REQUIRED ACTION ▸
Read the lines of the data below and retrieve those with "goodies".

DATA RECORDS ▸
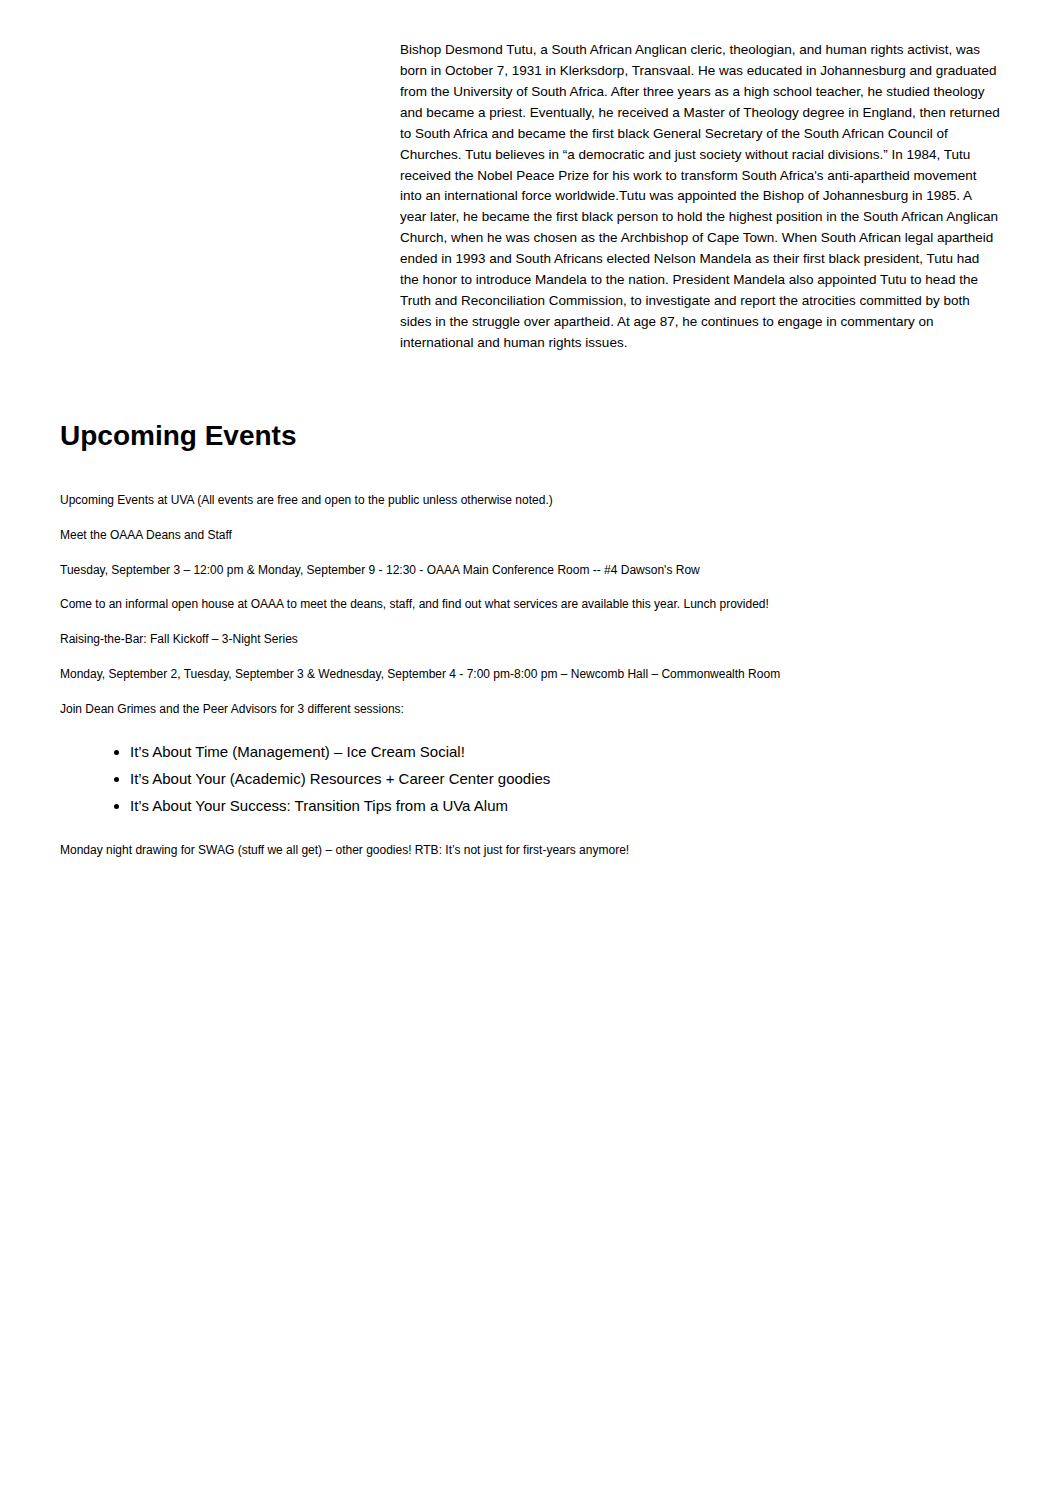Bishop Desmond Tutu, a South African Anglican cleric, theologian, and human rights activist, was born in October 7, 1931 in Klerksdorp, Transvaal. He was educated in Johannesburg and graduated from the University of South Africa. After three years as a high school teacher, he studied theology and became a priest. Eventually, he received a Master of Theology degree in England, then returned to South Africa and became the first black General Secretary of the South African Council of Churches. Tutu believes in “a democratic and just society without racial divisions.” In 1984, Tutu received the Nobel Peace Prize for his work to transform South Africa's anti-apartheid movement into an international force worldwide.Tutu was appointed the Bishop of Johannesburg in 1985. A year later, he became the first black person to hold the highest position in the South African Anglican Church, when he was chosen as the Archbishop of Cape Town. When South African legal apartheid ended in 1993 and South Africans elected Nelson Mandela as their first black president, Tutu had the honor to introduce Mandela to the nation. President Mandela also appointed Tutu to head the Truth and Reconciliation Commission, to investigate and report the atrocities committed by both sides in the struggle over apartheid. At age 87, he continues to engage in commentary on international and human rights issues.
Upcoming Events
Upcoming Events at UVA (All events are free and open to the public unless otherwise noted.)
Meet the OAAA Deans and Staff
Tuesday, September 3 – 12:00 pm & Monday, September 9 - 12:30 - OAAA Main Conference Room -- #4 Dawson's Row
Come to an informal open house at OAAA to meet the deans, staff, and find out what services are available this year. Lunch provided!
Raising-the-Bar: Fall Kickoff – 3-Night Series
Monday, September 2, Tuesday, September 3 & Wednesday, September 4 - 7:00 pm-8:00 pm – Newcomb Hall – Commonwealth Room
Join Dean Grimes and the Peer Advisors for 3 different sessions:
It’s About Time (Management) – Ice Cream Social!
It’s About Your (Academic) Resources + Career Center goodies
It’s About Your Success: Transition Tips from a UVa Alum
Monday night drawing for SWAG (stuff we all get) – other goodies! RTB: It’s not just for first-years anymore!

...

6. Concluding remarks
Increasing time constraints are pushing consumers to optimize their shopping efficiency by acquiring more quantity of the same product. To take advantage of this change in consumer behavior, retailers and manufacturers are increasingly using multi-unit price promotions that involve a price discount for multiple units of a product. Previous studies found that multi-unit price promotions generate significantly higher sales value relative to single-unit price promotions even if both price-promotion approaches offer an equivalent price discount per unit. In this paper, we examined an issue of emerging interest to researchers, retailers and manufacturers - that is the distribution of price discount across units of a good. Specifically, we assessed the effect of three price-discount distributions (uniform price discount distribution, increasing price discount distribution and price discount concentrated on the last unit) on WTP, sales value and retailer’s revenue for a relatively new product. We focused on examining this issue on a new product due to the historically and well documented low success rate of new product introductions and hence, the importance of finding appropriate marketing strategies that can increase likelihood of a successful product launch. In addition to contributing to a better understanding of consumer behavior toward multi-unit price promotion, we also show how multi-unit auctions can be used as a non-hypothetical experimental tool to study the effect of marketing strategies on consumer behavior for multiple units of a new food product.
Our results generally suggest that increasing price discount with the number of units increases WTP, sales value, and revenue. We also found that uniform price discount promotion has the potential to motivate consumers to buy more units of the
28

RESULT OF THE EXERCISE ▸
It’s About Your (Academic) Resources + Career Center goodies
Monday night drawing for SWAG (stuff we all get) – other goodies! RTB: It’s not just for first-years anymore!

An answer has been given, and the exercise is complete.